• [DOCUMENT EXTRACT]:

FIG. 8 shows a Single Chassis connectivity scheme 80 that is derived from the connectivity scheme 70 of FIG. 7 by adding a Single Chassis Switch Module (SCSM) 82 in one of the “P” interconnect switch slots 74, for example the Interconnect Slot #1. In this way 1/pth of the total available switched bandwidth has been activated (where the total available switched bandwidth is the product of P and the bandwidth of each point-to-point link 76). The switched bandwidth may be flexibly scaled by adding more SCSMs 82, up until all P interconnect slots 74 have been provisioned.

FIG. 9 is a block diagram illustrating a Multi-Chassis connectivity scheme 90 with a communication network provided by external switching (this is an inter chassis switching module which is connected to the chassis via external cables; the switching module may physically reside in one chassis, be distributed over multiple chassis, or housed in a separate chassis) according to an embodiment of the present invention. The multi-chassis connectivity scheme 90 includes a plurality Q of chassis 92, chassis link relays in the form of Connection Interface Modules (CIM) 94, transmission links 96, and an external switching point 98. Each CIM 94 is linked to the external switching point 98 through one of the transmission links 96. The multi-chassis connectivity scheme 90 is derived from a plurality Q of systems 70 of FIG. 7 by adding the Connection Interface Modules (CIM) 94 in one of the “P” interconnect switch slots 74, for example the Interconnect Slot #1, of each chassis 92.

• [INFORMATION SUPPLIED]:
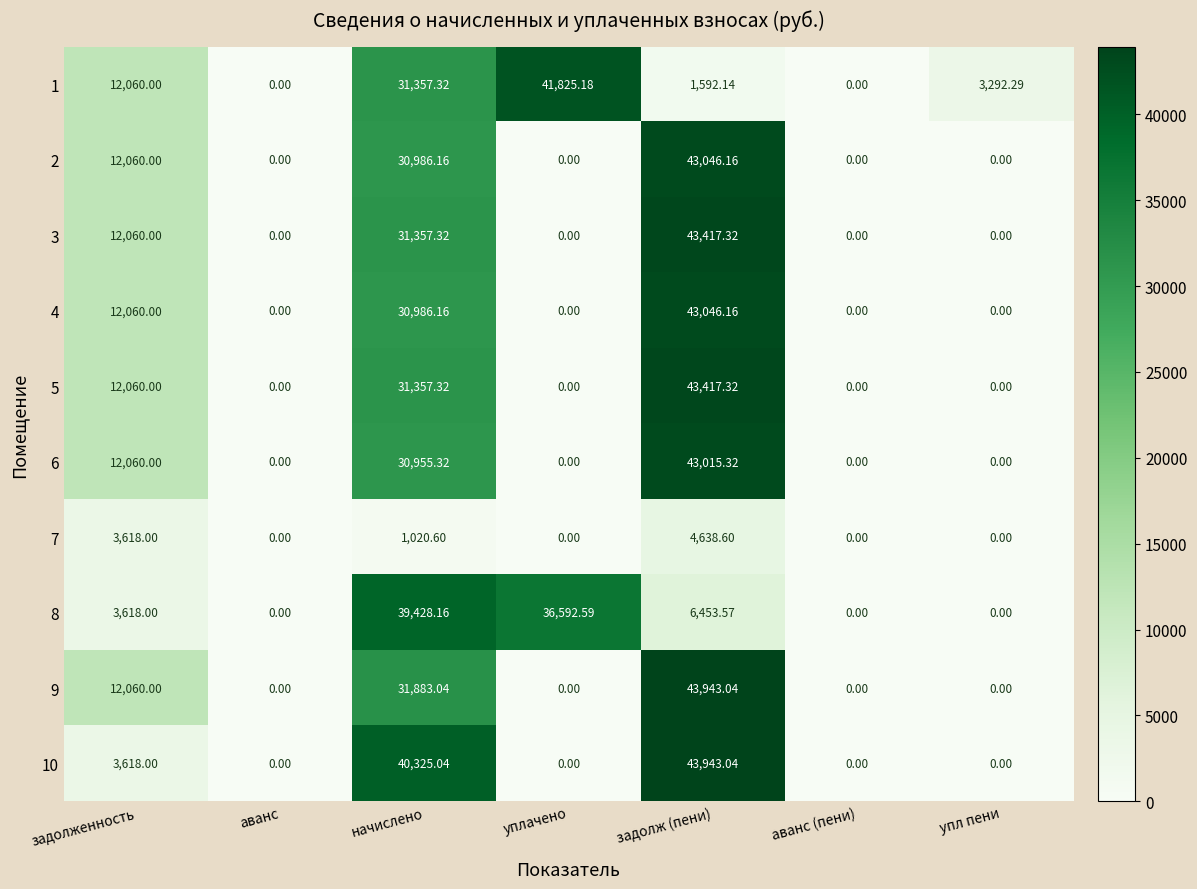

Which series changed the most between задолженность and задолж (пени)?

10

==

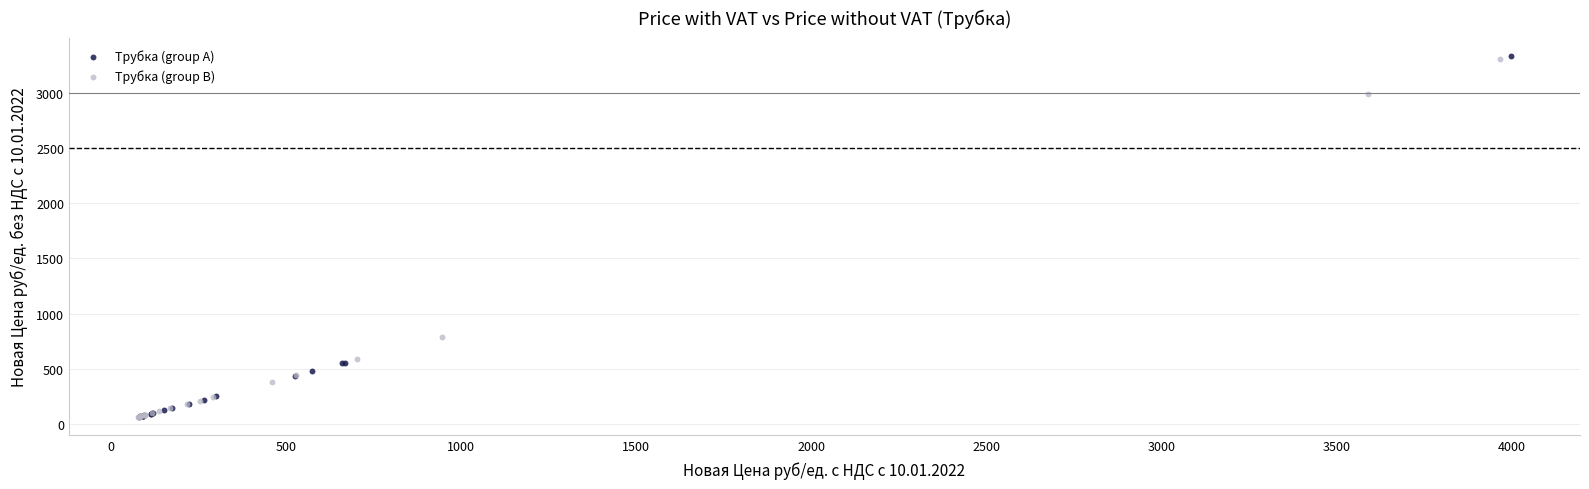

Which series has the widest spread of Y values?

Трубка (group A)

• [WORK ORDER]: Reproduce the chassis connectivity text verbatim from "FIG. 8 shows" up to and including "have been provisioned.".

• [WORKED SOLUTION]:
FIG. 8 shows a Single Chassis connectivity scheme 80 that is derived from the connectivity scheme 70 of FIG. 7 by adding a Single Chassis Switch Module (SCSM) 82 in one of the “P” interconnect switch slots 74, for example the Interconnect Slot #1. In this way 1/pth of the total available switched bandwidth has been activated (where the total available switched bandwidth is the product of P and the bandwidth of each point-to-point link 76). The switched bandwidth may be flexibly scaled by adding more SCSMs 82, up until all P interconnect slots 74 have been provisioned.